- Assignment: Without including any picture, return the complete set of records exactly.

- Data for review:
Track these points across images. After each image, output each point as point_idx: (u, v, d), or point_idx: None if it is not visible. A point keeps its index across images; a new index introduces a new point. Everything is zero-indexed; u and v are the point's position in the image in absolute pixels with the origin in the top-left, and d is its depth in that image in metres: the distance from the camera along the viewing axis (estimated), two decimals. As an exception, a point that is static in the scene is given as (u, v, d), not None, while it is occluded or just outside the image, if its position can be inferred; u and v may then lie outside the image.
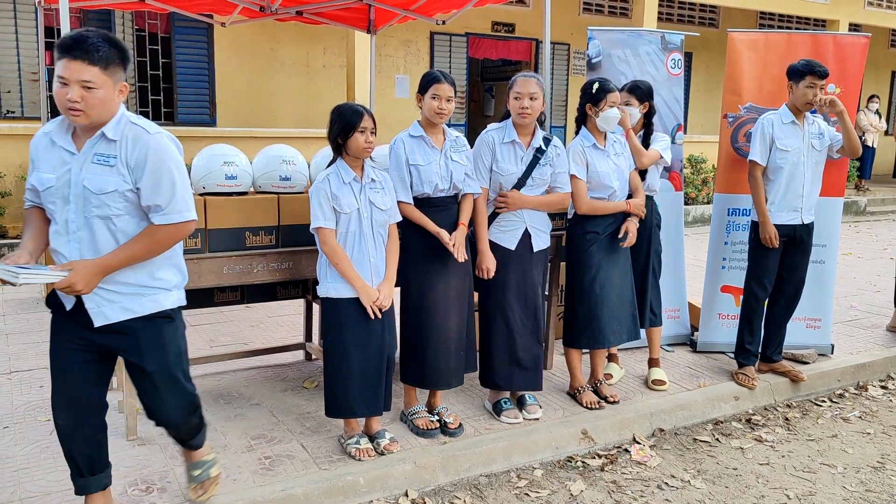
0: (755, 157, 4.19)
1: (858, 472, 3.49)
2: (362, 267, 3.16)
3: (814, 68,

- Solved exercise:
Track these points across images. After each image, output each point as point_idx: (u, v, d), or point_idx: None if it is not visible. A point keeps its index across images; a new index introduces a new point. Everything is zero-indexed; u and v are the point's position in the image in absolute pixels with the origin in the top-left, and d is its depth in that image in metres: the distance from the camera along the viewing axis (estimated), two decimals. As an exception, a point that is static in the scene is given as (u, v, d), not None, while it is occluded or just outside the image, if its position can be inferred; u and v may then lie outside the image.
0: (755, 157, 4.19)
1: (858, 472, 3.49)
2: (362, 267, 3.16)
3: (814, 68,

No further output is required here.